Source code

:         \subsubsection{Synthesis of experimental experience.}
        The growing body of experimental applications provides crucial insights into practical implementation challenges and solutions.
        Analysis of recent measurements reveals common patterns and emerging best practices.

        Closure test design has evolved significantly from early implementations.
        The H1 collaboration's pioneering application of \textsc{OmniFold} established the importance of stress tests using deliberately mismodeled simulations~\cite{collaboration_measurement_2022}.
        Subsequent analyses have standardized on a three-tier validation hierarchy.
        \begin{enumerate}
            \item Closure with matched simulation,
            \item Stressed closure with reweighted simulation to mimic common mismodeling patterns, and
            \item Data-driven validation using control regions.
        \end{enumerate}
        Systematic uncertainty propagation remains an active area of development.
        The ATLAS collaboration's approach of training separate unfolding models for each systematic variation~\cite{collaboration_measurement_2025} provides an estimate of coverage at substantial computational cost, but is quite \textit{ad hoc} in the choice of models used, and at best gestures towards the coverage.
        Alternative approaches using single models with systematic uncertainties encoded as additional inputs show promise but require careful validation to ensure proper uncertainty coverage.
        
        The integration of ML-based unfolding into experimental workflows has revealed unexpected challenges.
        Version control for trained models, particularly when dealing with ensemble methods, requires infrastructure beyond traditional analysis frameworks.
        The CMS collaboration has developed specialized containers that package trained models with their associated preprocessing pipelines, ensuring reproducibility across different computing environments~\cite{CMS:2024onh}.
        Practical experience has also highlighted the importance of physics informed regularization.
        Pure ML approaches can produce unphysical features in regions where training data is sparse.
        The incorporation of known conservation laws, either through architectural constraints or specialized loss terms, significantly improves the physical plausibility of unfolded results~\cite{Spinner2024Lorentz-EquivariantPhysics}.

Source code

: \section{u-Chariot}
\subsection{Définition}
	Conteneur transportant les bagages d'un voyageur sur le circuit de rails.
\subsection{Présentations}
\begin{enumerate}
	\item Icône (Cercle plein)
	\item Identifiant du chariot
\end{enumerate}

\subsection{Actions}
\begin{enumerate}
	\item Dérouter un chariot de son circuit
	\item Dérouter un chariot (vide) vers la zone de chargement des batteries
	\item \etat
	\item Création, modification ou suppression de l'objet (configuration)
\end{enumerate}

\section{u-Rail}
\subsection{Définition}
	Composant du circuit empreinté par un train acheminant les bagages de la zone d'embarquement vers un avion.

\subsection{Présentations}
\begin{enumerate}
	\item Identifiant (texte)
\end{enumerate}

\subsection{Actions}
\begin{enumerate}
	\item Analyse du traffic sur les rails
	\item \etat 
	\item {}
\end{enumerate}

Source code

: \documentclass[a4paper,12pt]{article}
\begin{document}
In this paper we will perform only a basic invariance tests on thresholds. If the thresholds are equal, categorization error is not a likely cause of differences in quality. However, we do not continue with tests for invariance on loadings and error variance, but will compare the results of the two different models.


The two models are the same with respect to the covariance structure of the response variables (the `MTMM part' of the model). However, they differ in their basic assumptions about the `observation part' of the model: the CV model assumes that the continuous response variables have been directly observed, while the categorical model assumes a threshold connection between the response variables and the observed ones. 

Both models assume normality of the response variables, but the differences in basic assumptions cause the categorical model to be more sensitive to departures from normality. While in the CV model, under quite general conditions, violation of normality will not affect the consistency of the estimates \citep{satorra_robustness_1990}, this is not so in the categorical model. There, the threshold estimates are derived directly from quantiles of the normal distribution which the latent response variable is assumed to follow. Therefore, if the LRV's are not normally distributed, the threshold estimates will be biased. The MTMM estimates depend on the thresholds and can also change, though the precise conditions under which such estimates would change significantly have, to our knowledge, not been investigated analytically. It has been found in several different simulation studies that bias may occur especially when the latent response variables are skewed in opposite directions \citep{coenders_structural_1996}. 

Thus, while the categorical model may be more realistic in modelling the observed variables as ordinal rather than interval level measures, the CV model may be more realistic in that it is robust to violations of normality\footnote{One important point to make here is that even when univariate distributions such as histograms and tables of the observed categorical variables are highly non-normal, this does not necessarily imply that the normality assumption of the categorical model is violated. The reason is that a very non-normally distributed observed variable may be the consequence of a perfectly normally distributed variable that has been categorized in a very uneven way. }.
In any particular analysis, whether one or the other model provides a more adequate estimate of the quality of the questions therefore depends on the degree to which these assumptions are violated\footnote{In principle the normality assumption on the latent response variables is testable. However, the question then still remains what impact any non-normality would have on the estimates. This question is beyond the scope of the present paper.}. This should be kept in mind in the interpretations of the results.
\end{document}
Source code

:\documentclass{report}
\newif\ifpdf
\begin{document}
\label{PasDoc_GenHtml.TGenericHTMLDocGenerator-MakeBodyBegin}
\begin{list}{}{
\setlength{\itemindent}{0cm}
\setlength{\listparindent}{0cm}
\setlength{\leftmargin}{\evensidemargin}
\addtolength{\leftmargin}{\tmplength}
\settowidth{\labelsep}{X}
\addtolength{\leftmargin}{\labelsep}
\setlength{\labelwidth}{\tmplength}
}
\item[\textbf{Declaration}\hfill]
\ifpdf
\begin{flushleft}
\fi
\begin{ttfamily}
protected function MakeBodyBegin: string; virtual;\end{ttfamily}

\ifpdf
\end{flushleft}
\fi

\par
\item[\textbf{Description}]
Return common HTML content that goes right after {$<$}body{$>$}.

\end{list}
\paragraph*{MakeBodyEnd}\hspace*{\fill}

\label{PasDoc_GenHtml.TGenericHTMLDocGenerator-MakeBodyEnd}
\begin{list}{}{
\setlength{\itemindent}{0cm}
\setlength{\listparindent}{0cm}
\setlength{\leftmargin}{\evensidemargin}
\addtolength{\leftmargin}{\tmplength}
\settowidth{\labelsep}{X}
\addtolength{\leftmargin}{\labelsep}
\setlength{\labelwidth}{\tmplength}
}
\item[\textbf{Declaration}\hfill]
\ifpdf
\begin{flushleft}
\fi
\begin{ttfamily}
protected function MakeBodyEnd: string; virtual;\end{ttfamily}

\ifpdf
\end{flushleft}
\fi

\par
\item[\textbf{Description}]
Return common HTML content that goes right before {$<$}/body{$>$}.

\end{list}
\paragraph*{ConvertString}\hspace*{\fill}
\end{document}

◆ YOUR GOAL:
The records are to be retyped exactly. No line may be skipped.

◆ EXERCISE RESULT:
Source code

:         \subsubsection{Synthesis of experimental experience.}
        The growing body of experimental applications provides crucial insights into practical implementation challenges and solutions.
        Analysis of recent measurements reveals common patterns and emerging best practices.

        Closure test design has evolved significantly from early implementations.
        The H1 collaboration's pioneering application of \textsc{OmniFold} established the importance of stress tests using deliberately mismodeled simulations~\cite{collaboration_measurement_2022}.
        Subsequent analyses have standardized on a three-tier validation hierarchy.
        \begin{enumerate}
            \item Closure with matched simulation,
            \item Stressed closure with reweighted simulation to mimic common mismodeling patterns, and
            \item Data-driven validation using control regions.
        \end{enumerate}
        Systematic uncertainty propagation remains an active area of development.
        The ATLAS collaboration's approach of training separate unfolding models for each systematic variation~\cite{collaboration_measurement_2025} provides an estimate of coverage at substantial computational cost, but is quite \textit{ad hoc} in the choice of models used, and at best gestures towards the coverage.
        Alternative approaches using single models with systematic uncertainties encoded as additional inputs show promise but require careful validation to ensure proper uncertainty coverage.
        
        The integration of ML-based unfolding into experimental workflows has revealed unexpected challenges.
        Version control for trained models, particularly when dealing with ensemble methods, requires infrastructure beyond traditional analysis frameworks.
        The CMS collaboration has developed specialized containers that package trained models with their associated preprocessing pipelines, ensuring reproducibility across different computing environments~\cite{CMS:2024onh}.
        Practical experience has also highlighted the importance of physics informed regularization.
        Pure ML approaches can produce unphysical features in regions where training data is sparse.
        The incorporation of known conservation laws, either through architectural constraints or specialized loss terms, significantly improves the physical plausibility of unfolded results~\cite{Spinner2024Lorentz-EquivariantPhysics}.

Source code

: \section{u-Chariot}
\subsection{Définition}
	Conteneur transportant les bagages d'un voyageur sur le circuit de rails.
\subsection{Présentations}
\begin{enumerate}
	\item Icône (Cercle plein)
	\item Identifiant du chariot
\end{enumerate}

\subsection{Actions}
\begin{enumerate}
	\item Dérouter un chariot de son circuit
	\item Dérouter un chariot (vide) vers la zone de chargement des batteries
	\item \etat
	\item Création, modification ou suppression de l'objet (configuration)
\end{enumerate}

\section{u-Rail}
\subsection{Définition}
	Composant du circuit empreinté par un train acheminant les bagages de la zone d'embarquement vers un avion.

\subsection{Présentations}
\begin{enumerate}
	\item Identifiant (texte)
\end{enumerate}

\subsection{Actions}
\begin{enumerate}
	\item Analyse du traffic sur les rails
	\item \etat 
	\item {}
\end{enumerate}

Source code

: \documentclass[a4paper,12pt]{article}
\begin{document}
In this paper we will perform only a basic invariance tests on thresholds. If the thresholds are equal, categorization error is not a likely cause of differences in quality. However, we do not continue with tests for invariance on loadings and error variance, but will compare the results of the two different models.


The two models are the same with respect to the covariance structure of the response variables (the `MTMM part' of the model). However, they differ in their basic assumptions about the `observation part' of the model: the CV model assumes that the continuous response variables have been directly observed, while the categorical model assumes a threshold connection between the response variables and the observed ones. 

Both models assume normality of the response variables, but the differences in basic assumptions cause the categorical model to be more sensitive to departures from normality. While in the CV model, under quite general conditions, violation of normality will not affect the consistency of the estimates \citep{satorra_robustness_1990}, this is not so in the categorical model. There, the threshold estimates are derived directly from quantiles of the normal distribution which the latent response variable is assumed to follow. Therefore, if the LRV's are not normally distributed, the threshold estimates will be biased. The MTMM estimates depend on the thresholds and can also change, though the precise conditions under which such estimates would change significantly have, to our knowledge, not been investigated analytically. It has been found in several different simulation studies that bias may occur especially when the latent response variables are skewed in opposite directions \citep{coenders_structural_1996}. 

Thus, while the categorical model may be more realistic in modelling the observed variables as ordinal rather than interval level measures, the CV model may be more realistic in that it is robust to violations of normality\footnote{One important point to make here is that even when univariate distributions such as histograms and tables of the observed categorical variables are highly non-normal, this does not necessarily imply that the normality assumption of the categorical model is violated. The reason is that a very non-normally distributed observed variable may be the consequence of a perfectly normally distributed variable that has been categorized in a very uneven way. }.
In any particular analysis, whether one or the other model provides a more adequate estimate of the quality of the questions therefore depends on the degree to which these assumptions are violated\footnote{In principle the normality assumption on the latent response variables is testable. However, the question then still remains what impact any non-normality would have on the estimates. This question is beyond the scope of the present paper.}. This should be kept in mind in the interpretations of the results.
\end{document}
Source code

:\documentclass{report}
\newif\ifpdf
\begin{document}
\label{PasDoc_GenHtml.TGenericHTMLDocGenerator-MakeBodyBegin}
\begin{list}{}{
\setlength{\itemindent}{0cm}
\setlength{\listparindent}{0cm}
\setlength{\leftmargin}{\evensidemargin}
\addtolength{\leftmargin}{\tmplength}
\settowidth{\labelsep}{X}
\addtolength{\leftmargin}{\labelsep}
\setlength{\labelwidth}{\tmplength}
}
\item[\textbf{Declaration}\hfill]
\ifpdf
\begin{flushleft}
\fi
\begin{ttfamily}
protected function MakeBodyBegin: string; virtual;\end{ttfamily}

\ifpdf
\end{flushleft}
\fi

\par
\item[\textbf{Description}]
Return common HTML content that goes right after {$<$}body{$>$}.

\end{list}
\paragraph*{MakeBodyEnd}\hspace*{\fill}

\label{PasDoc_GenHtml.TGenericHTMLDocGenerator-MakeBodyEnd}
\begin{list}{}{
\setlength{\itemindent}{0cm}
\setlength{\listparindent}{0cm}
\setlength{\leftmargin}{\evensidemargin}
\addtolength{\leftmargin}{\tmplength}
\settowidth{\labelsep}{X}
\addtolength{\leftmargin}{\labelsep}
\setlength{\labelwidth}{\tmplength}
}
\item[\textbf{Declaration}\hfill]
\ifpdf
\begin{flushleft}
\fi
\begin{ttfamily}
protected function MakeBodyEnd: string; virtual;\end{ttfamily}

\ifpdf
\end{flushleft}
\fi

\par
\item[\textbf{Description}]
Return common HTML content that goes right before {$<$}/body{$>$}.

\end{list}
\paragraph*{ConvertString}\hspace*{\fill}
\end{document}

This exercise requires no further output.